Node.js / JavaScript

async function callWithRetry(body, { maxRetries = 5 } = {}) {
  for (let attempt = 0; attempt <= maxRetries; attempt++) {
    const r = await fetch(`${CXH_BASE_URL}/v1/oura/recommendation`, {
      method: "POST",
      headers: {
        "Authorization": `ApiKey ${CXH_API_KEY}`,
        "Content-Type": "application/json",
      },
      body: JSON.stringify(body),
    });
    if (r.status !== 429) return r;
    const retryAfter = parseInt(r.headers.get("Retry-After") || "0", 10);
    const base = Math.min(2 ** attempt, 32);
    const sleepMs = (retryAfter || Math.random() * base) * 1000;
    await new Promise((resolve) => setTimeout(resolve, sleepMs));
  }
  throw new Error(`Exceeded ${maxRetries} 429 retries`);
}

Planning your throughput

At 30 req/min sustained:

For batch workloads (e.g. nightly digest, re-processing), rate-limit your own dispatcher at 25 req/min (leaves 5-req headroom for user-initiated traffic). A simple token-bucket works:

# Refill 25 tokens per minute = 1 token every 2.4 seconds
MIN_INTERVAL_S = 60.0 / 25  # 2.4
last_send = 0.0
for item in batch:
    elapsed = time.monotonic() - last_send
    if elapsed < MIN_INTERVAL_S:
        time.sleep(MIN_INTERVAL_S - elapsed)
    send(item)
    last_send = time.monotonic()

Getting a higher limit

30 req/min is the default for sandbox integration. Prod cutover may have a different ceiling — decided per partner contract.

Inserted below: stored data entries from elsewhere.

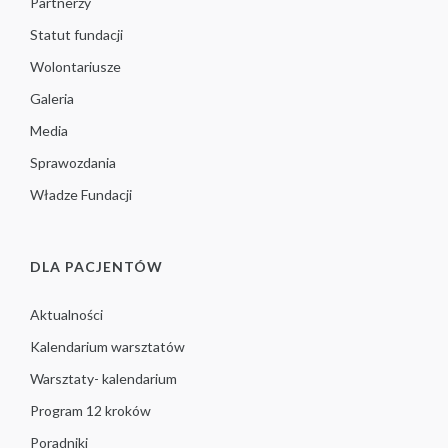
Partnerzy
Statut fundacji
Wolontariusze
Galeria
Media
Sprawozdania
Władze Fundacji
DLA PACJENTÓW
Aktualności
Kalendarium warsztatów
Warsztaty- kalendarium
Program 12 kroków
Poradniki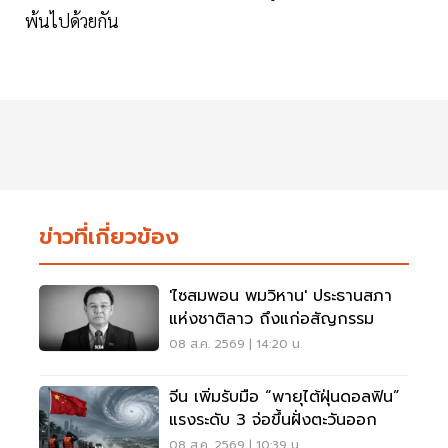
พ้นไปด้วยกัน
ข่าวที่เกี่ยวข้อง
'ไซสมพอน พมวิหาน' ประธานสภา
แห่งชาติลาว ถึงแก่อสัญกรรม
08 ส.ค. 2569 | 14:20 น.
จีน เพิ่มรับมือ “พายุไต้ฝุ่นดอลฟิน”
แรงระดับ 3 จ่อขึ้นฝั่งตะวันออก
08 ส.ค. 2569 | 10:39 น.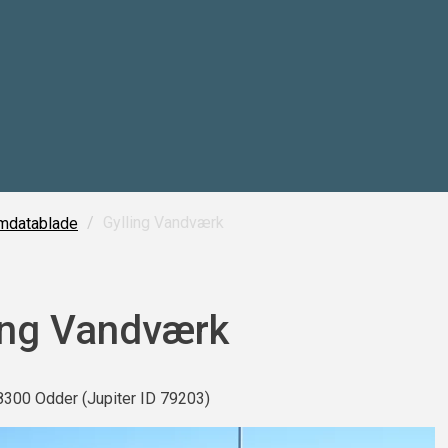
/
Gylling Vandværk
mdatablade
ing Vandværk
8300 Odder (Jupiter ID 79203)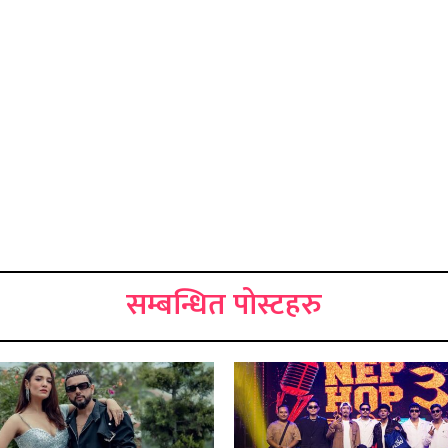
सम्बन्धित पोस्टहरु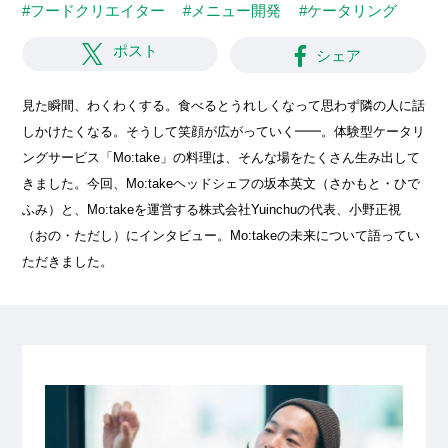
#フードクリエイター
#メニュー開発
#ケータリング
ポスト
シェア
見た瞬間、わくわくする。食べるとうれしくなって思わず隣の人に話
しかけたくなる。そうして笑顔が広がっていく━━。体験型ケータリ
ングサービス「Mo:take」の料理は、そんな場をたくさん生み出して
きました。今回、Mo:takeヘッドシェフの坂本英文（さかもと・ひで
ふみ）と、Mo:takeを運営する株式会社Yuinchuの代表、小野正視
（おの・ただし）にインタビュー。Mo:takeの未来について語ってい
ただきました。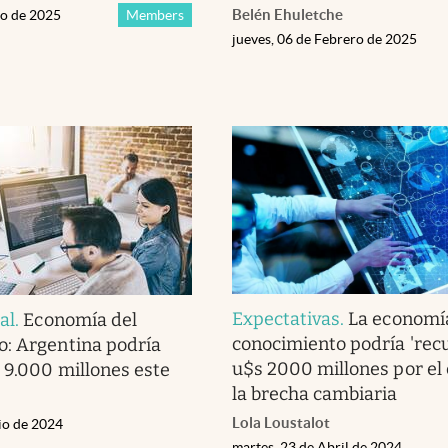
Belén Ehuletche
zo de 2025
Members
jueves, 06 de Febrero de 2025
Expectativas
.
La economí
al
.
Economía del
conocimiento podría 'rec
: Argentina podría
u$s 2000 millones por el 
 9.000 millones este
la brecha cambiaria
Lola Loustalot
lio de 2024
martes, 23 de Abril de 2024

To request a higher limit:

  1. Open a ticket via support with subject Rate limit increase — <tenant-id>.
  2. Include: current peak req/min (from your own metrics), projected peak, and a justification (user growth, feature launch, batch workload).
  3. Response time: typically 2–3 business days. Rate-limit changes require CollectiveX-side review of origin capacity.
  4. Sandbox limits can be raised temporarily for load testing — request a time window (e.g. "weekdays 10am–12pm UTC for 2 weeks").

Anti-patterns

Monitoring your own headroom

Every 200/4xx response carries:

X-RateLimit-Remaining: 27
X-RateLimit-Limit: 30
X-RateLimit-Reset: 42        # seconds until the sliding window resets

Use X-RateLimit-Remaining to drive client-side throttling — back off proactively when remaining drops below your safety margin (e.g. 5 or 6) instead of waiting for the 429.

A 429 indicates you exceeded the window by at least 1 request. Treat hitting any 429 as a sign your dispatch logic is too aggressive and tighten the throttle.